そのほか、脳から腸にいたる自律神経が影響を受けることによる便秘、自律神経が支配している排尿や発汗、血液にも影響を及ぼして、尿が出にくい、尿失禁、汗が出にくい、血圧が下がるといった症状が現われます。そのために、よく観察していると、まばたきの回数が少なくなったり、唾液を飲む回数が減り、よだれが多くなったりします。
食事介助について、日によって、あるいは1日のうちでも、時間によってはできるときもあるので、そのときの身のこなしや訴えをよく聞いて、できるだけ自分でできることはしていただき、本人が自信をもって行動できるように介助します。

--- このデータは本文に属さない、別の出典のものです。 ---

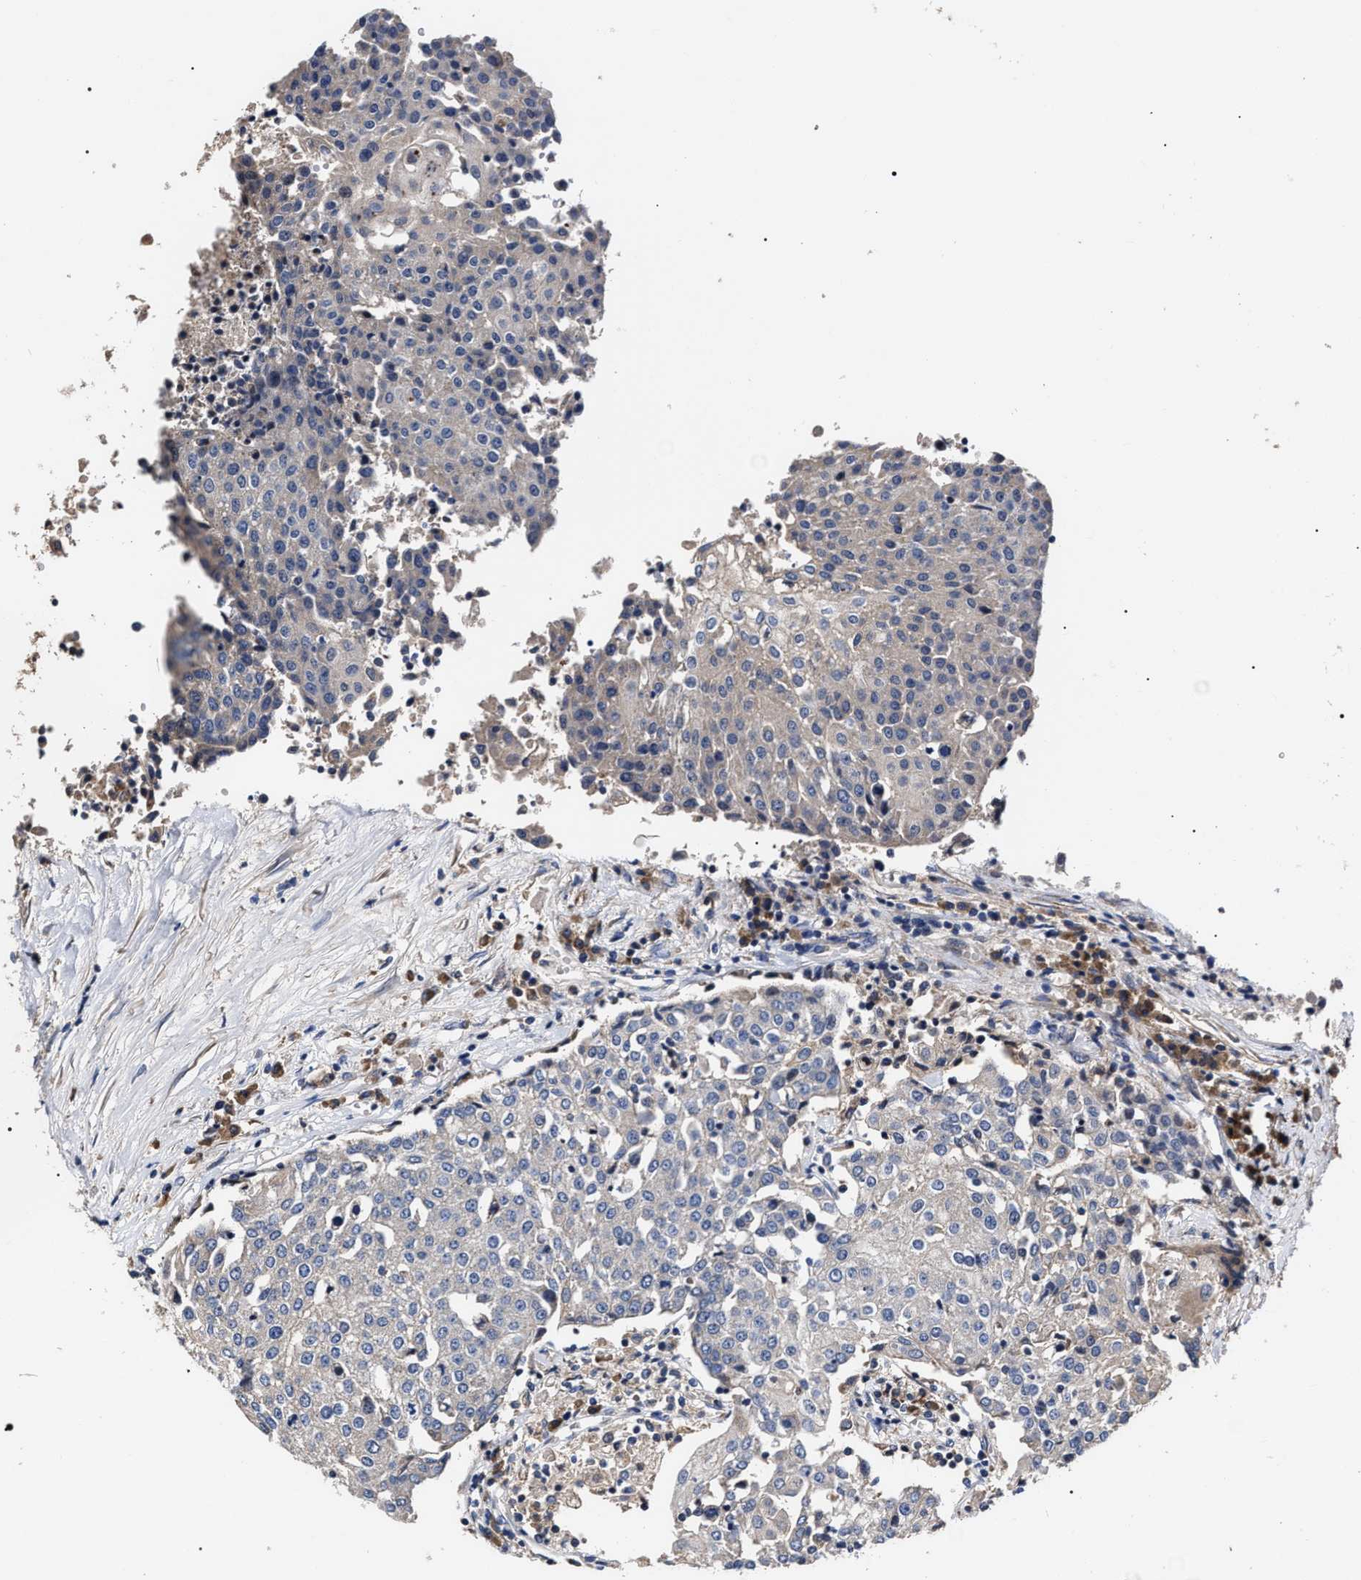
{"staining": {"intensity": "negative", "quantity": "none", "location": "none"}, "tissue": "urothelial cancer", "cell_type": "Tumor cells", "image_type": "cancer", "snomed": [{"axis": "morphology", "description": "Urothelial carcinoma, High grade"}, {"axis": "topography", "description": "Urinary bladder"}], "caption": "Tumor cells show no significant protein expression in urothelial carcinoma (high-grade). The staining was performed using DAB (3,3'-diaminobenzidine) to visualize the protein expression in brown, while the nuclei were stained in blue with hematoxylin (Magnification: 20x).", "gene": "MACC1", "patient": {"sex": "female", "age": 85}}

動きが鈍いときは、「ここはお手伝いします」「ここはしてみてください」と、本人が納得してできるようにします。どうすればよいのいか戸惑ったり、しっかりしようと思っているので、まわりの人に自分の動きの悪さを気づかれたくないという気持ちをもっています。ですから、なるべく自尊心を傷つけない配慮が大切です。そのためにも、できるだけ介護職が隣に座り、すぐに介助ができる状態にしましょう。
食器や食具については、あまり軽くても手になじまないので、大きさや高さは手の動きに合わせるようにします。コップなどは底が浅いものがよいでしょう。
食前に行う口や全身の体操は、毎日行うと血行や代謝がよくなります。病気が進行するとものを飲み込む筋肉もこわばり、嚥下反射が起こりにくくなるので、食事前には必ず行います。飲み込むときは「『今から飲み込もう』と意識して自分に言い聞かせてください』と声をかけます。さらに、鏡を見て笑うことで表情筋を鍛えましょう。